What you have to do: Find every line below where the word "Соответствующие" occurs, then give how many you found and nothing else.

Given entries:
•••

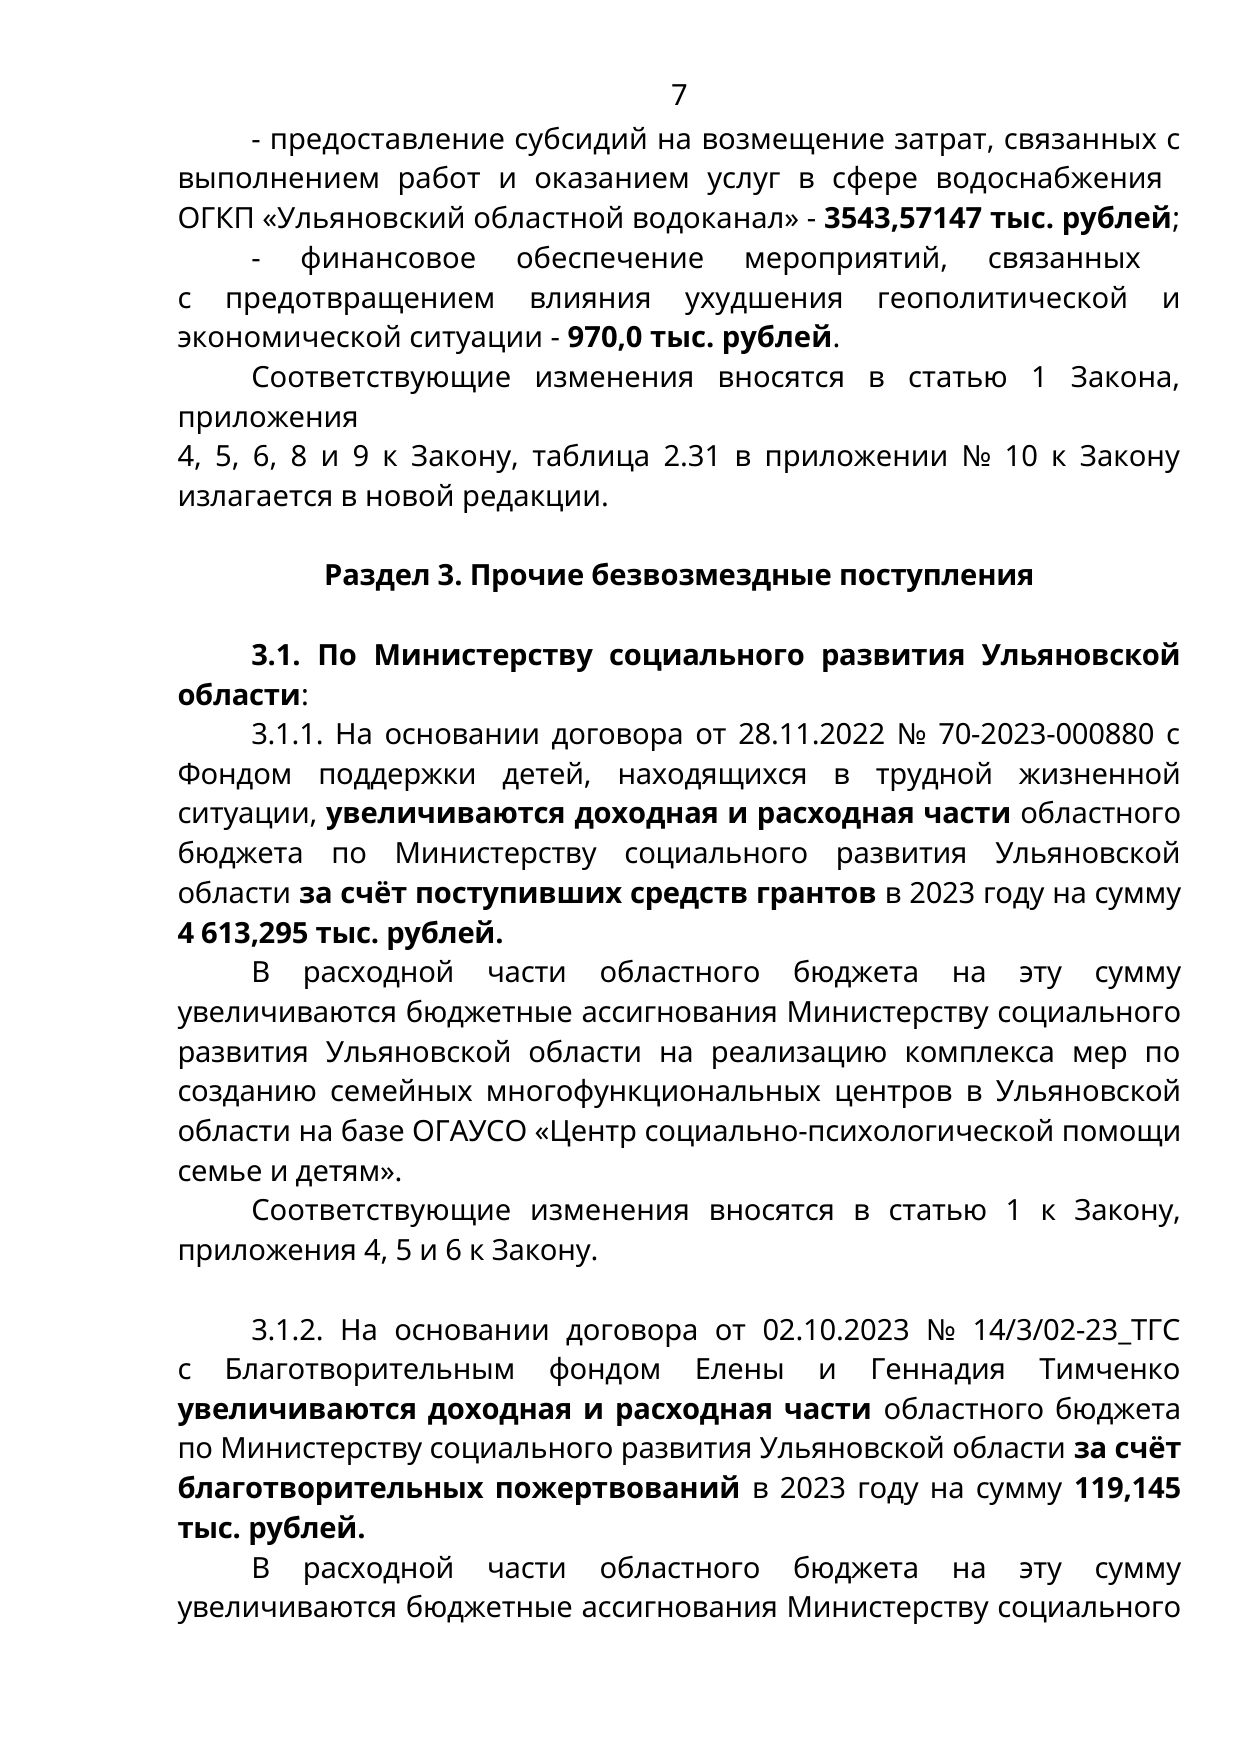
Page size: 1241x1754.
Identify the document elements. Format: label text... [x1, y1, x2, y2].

text 3.1.1. На основании договора от 28.11.2022 № 70-2023-000880 с Фондом поддержки детей, находящихся в трудной жизненной ситуации, увеличиваются доходная и расходная части областного бюджета по Министерству социального развития Ульяновской области за счёт поступивших средств грантов в 2023 году на сумму 4 613,295 тыс. рублей. [177, 713, 1181, 952]
text 3.1. По Министерству социального развития Ульяновской области: [177, 634, 1181, 713]
text Раздел 3. Прочие безвозмездные поступления [177, 555, 1181, 594]
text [177, 1547, 1181, 1626]
text Соответствующие изменения вносятся в статью 1 к Закону, приложения 4, 5 и 6 к Закону. [177, 1190, 1181, 1269]
text 3.1.2. На основании договора от 02.10.2023 № 14/3/02-23_ТГС с Благотворительным фондом Елены и Геннадия Тимченко увеличиваются доходная и расходная части областного бюджета по Министерству социального развития Ульяновской области за счёт благотворительных пожертвований в 2023 году на сумму 119,145 тыс. рублей. [177, 1309, 1181, 1547]
text - предоставление субсидий на возмещение затрат, связанных с выполнением работ и оказанием услуг в сфере водоснабжения ОГКП «Ульяновский областной водоканал» - 3543,57147 тыс. рублей; [177, 118, 1181, 237]
text Соответствующие изменения вносятся в статью 1 Закона, приложения 4, 5, 6, 8 и 9 к Закону, таблица 2.31 в приложении № 10 к Закону излагается в новой редакции. [177, 356, 1181, 515]
text В расходной части областного бюджета на эту сумму увеличиваются бюджетные ассигнования Министерству социального развития Ульяновской области на реализацию комплекса мер по созданию семейных многофункциональных центров в Ульяновской области на базе ОГАУСО «Центр социально-психологической помощи семье и детям». [177, 952, 1181, 1190]
text - финансовое обеспечение мероприятий, связанных с предотвращением влияния ухудшения геополитической и экономической ситуации - 970,0 тыс. рублей. [177, 237, 1181, 356]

•••

Result: 2